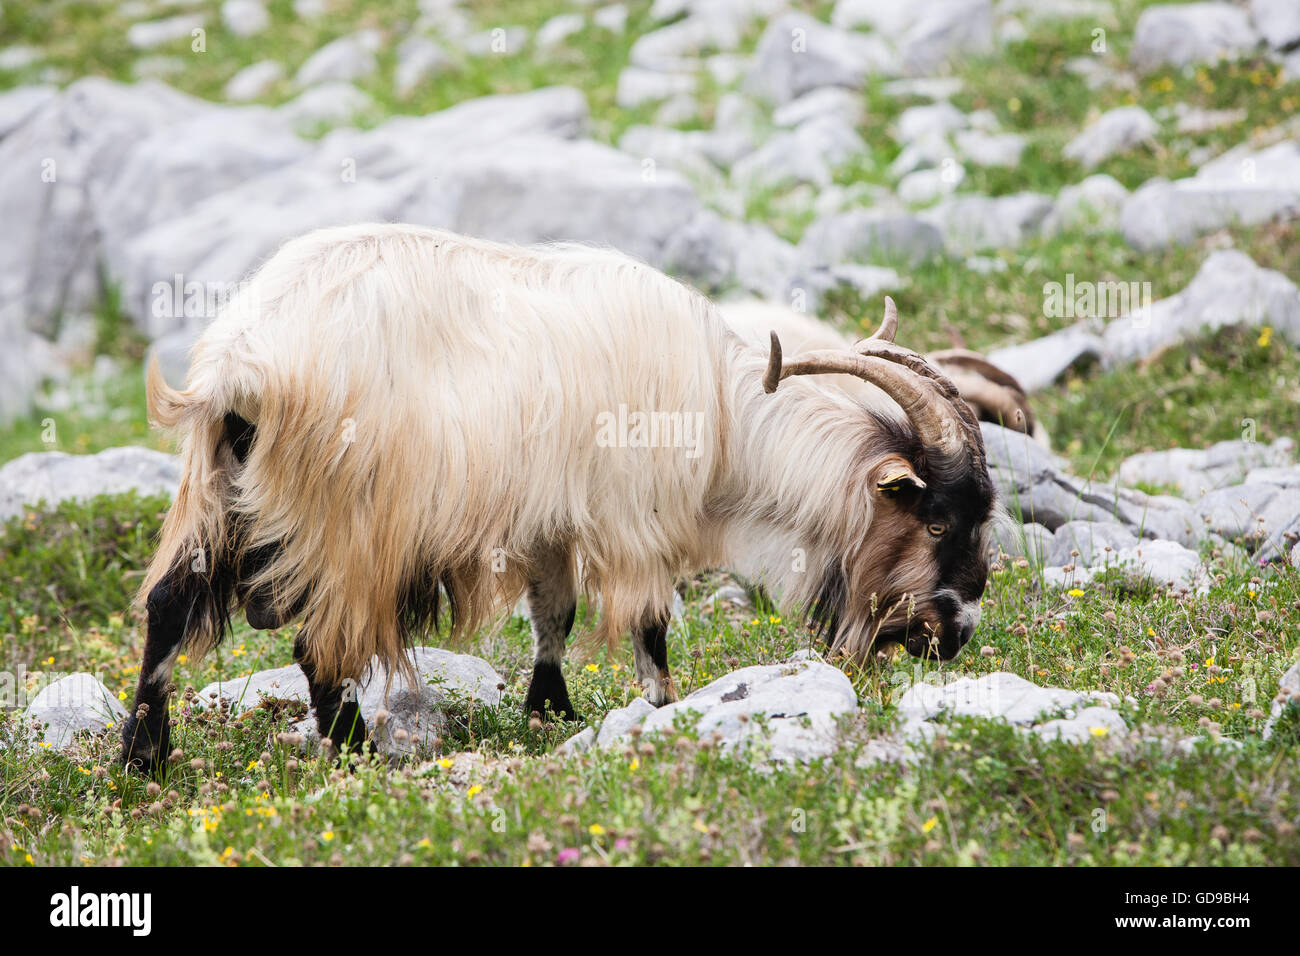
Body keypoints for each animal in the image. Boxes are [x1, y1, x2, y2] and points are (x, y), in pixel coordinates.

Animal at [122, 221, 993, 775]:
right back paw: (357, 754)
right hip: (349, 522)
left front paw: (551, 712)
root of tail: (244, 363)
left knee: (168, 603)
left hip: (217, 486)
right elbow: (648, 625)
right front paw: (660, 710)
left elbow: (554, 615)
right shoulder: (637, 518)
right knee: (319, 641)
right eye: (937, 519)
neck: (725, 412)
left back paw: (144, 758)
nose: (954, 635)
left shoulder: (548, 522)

----------------------------------------

● Task directions
Return each entry exactly as it stands above, apart from any images.

● Solution to this exercise
Body keypoints for each animal in the image. Boxes are [x1, y1, x2, y2] and points are (x, y), in pixel coordinates.

Animal at [122, 221, 993, 775]:
right back paw: (357, 754)
right hip: (349, 522)
left front paw: (551, 712)
root of tail: (244, 363)
left knee: (168, 603)
left hip: (217, 486)
right elbow: (648, 625)
right front paw: (660, 710)
left elbow: (554, 615)
right shoulder: (637, 518)
right knee: (319, 641)
right eye: (937, 519)
neck: (725, 412)
left back paw: (144, 758)
nose: (954, 635)
left shoulder: (548, 522)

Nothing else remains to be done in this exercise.